Land Rent and the New Urban Frontiers: The Brazilian Program My House My Life in Perspective (2009 – 2015)

Friday, June 24, 2016: 2:30 PM-4:00 PM
228 Dwinelle (Dwinelle Hall)
Fabian Scholze Domingues, UFRGS/PPGE, Porto Alegre, Brazil
This paper uses the differential rent theory of David Ricardo to offer an economic explanation for the recent rise in property prices and rents seen in Brazil between 2009 and 2015. Unlike the advocates of the existence of a speculative bubble in the housing market, it is proposed that increase price in rents and properties come from the expansion of the urban frontier, largely caused by the public policies of housing geared to low-income classes, namely the massive federal program My house My Life. As in the Ricardian model, the analysis is done by dividing the society into three social classes: workers, capitalists and rentiers. It is argued that nominal prices will not decrease, as would be expected if the origin of the phenomenon had been located in the credit market. Thus, the main beneficiaries of this policy is the class of rentiers, not the worker class, neither the capitalist class.

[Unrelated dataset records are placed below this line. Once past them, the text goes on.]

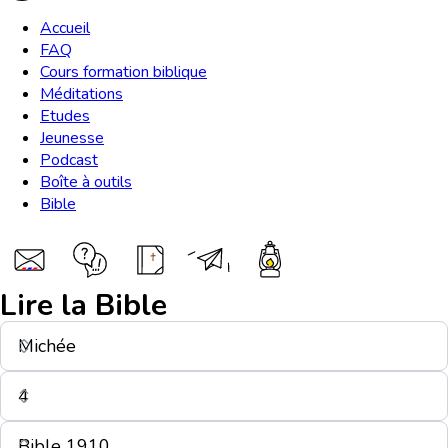
Accueil
FAQ
Cours formation biblique
Méditations
Etudes
Jeunesse
Podcast
Boîte à outils
Bible
Lire la Bible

The differential rent theory also allows explain movements of gentrification and exclusion, ie revaluation central areas with good urban infrastructure, but degraded, resulting in the exclusion of large population, removed to areas far from the center of metropolitan areas. As a result, to solve the long term problem of housing shortage and ensure the right to housing, the government should create a coordinated set of regulatory measures for the housing policy. These policies should aimed not only housing construction, as well as control of the rent prices, to reduce the excessive burden on housing, and  create of a social tax on vacant dwellings, to curb property speculation.